Эвелин поразилась его цинизму. Она представляла его штурмующим крепость Анджио или же терпящим лишения в жарких песках Аламойна. Ей было трудно представить его сидящим в конторе и перебирающим бумажки.

– Стрелять из пушки – это не единственный способ одерживать победы, – сказал Нат, поймав недоуменное выражение ее лица.

– Я никогда об этом не думала, – сказала Эвелин.

– Ты знаешь, – сказал Нат, меняя направление своих философских размышлений о войне, – многие даже представления не имеют, на что способны негры. Я устраивал джазовые концерты. в Лондоне, Париже, Неаполе, на Алеутах… Ты любишь джазовую музыку?

– Нет, – ответила Эвелин, – я никогда еще ее не слышала. – Его доброта и выпитое красное вино придали ей смелости для того, чтобы сказать правду.

– Ничего, мы что-нибудь придумаем, – произнес Нат.

Его полная уверенность в том, что они еще встретятся, заставила ее сердце биться еще сильнее. Она едва справлялась с волнением. Ей стало страшно, что он это заметит, но Нат продолжал говорить как ни в чем не бывало.

Эвелин слушала рассуждения Ната о джазе, едва поспевая за его мыслями. Они допили первую бутылку кьянти, и Нат заказал вторую.
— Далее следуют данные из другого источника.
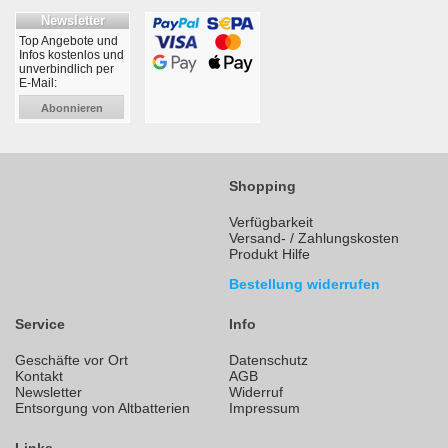
Newsletter
Top Angebote und
Infos kostenlos und
unverbindlich per
E-Mail:
Abonnieren
Shopping
Verfügbarkeit
Versand- / Zahlungskosten
Produkt Hilfe
Bestellung widerrufen
Service
Info
Geschäfte vor Ort
Datenschutz
Kontakt
AGB
Newsletter
Widerruf
Entsorgung von Altbatterien
Impressum
Links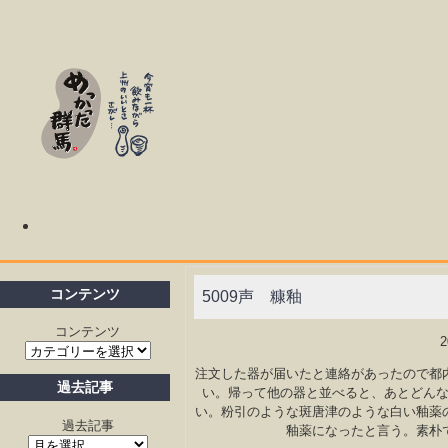
コンテンツ
5009声 糠釉
コンテンツ
注文した器が届いたと連絡があったので都
過去記事
い。帰って他の器と並べると、あとどん
い。粉引のような斑唐津のような白い釉薬
過去記事
釉薬になったと言う。素朴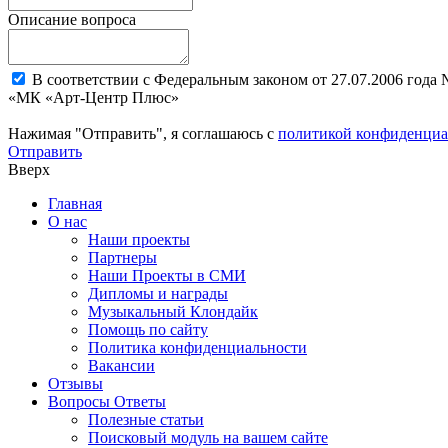
Описание вопроса
В соответствии с Федеральным законом от 27.07.2006 года
«МК «Арт-Центр Плюс»
Нажимая "Отправить", я соглашаюсь с
политикой конфиденциа
Отправить
Вверх
Главная
О нас
Наши проекты
Партнеры
Наши Проекты в СМИ
Дипломы и награды
Музыкальный Клондайк
Помощь по сайту
Политика конфиденциальности
Вакансии
Отзывы
Вопросы Ответы
Полезные статьи
Поисковый модуль на вашем сайте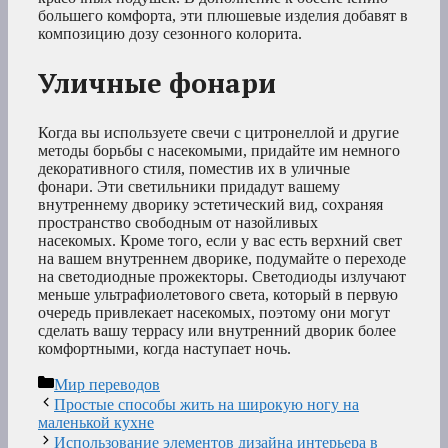
большего комфорта, эти плюшевые изделия добавят в
композицию дозу сезонного колорита.
Уличные фонари
Когда вы используете свечи с цитронеллой и другие
методы борьбы с насекомыми, придайте им немного
декоративного стиля, поместив их в уличные
фонари. Эти светильники придадут вашему
внутреннему дворику эстетический вид, сохраняя
пространство свободным от назойливых
насекомых. Кроме того, если у вас есть верхний свет
на вашем внутреннем дворике, подумайте о переходе
на светодиодные прожекторы. Светодиоды излучают
меньше ультрафиолетового света, который в первую
очередь привлекает насекомых, поэтому они могут
сделать вашу террасу или внутренний дворик более
комфортными, когда наступает ночь.
Рубрики
Мир переводов
Простые способы жить на широкую ногу на
маленькой кухне
Использование элементов дизайна интерьера в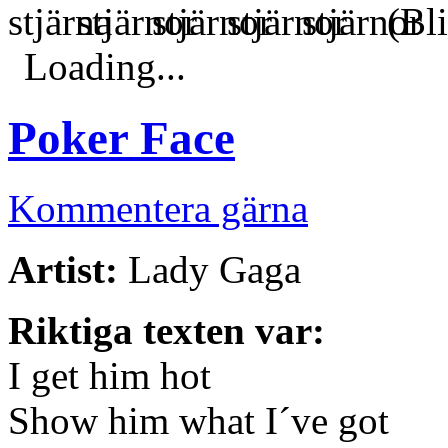
(Bli
Loading...
Poker Face
Kommentera gärna
Artist:
Lady Gaga
Riktiga texten var:
I get him hot
Show him what I´ve got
Он говорил о книгах, которых Эвелин не читала, и ссылался на людей, чьих имен Эвелин никогда не слышала. Он вводил ее в живой, волнующий мир, о существовании которого она никогда не подозревала. Она спрашивала себя, как же его отблагодарить за все это.

Между тем обед кончился, вино было выпито, и они вернулись в Бриарклифф. Над головой сияли звезды. Холодный ветер дул ей в лицо. Эвелин была влюблена.

Нат подвез ее к большим железным воротам.

Когда они прощались, не было сказано ни единого слова об их следующей встрече, но она-таки узнала на деле, что такое французский поцелуй.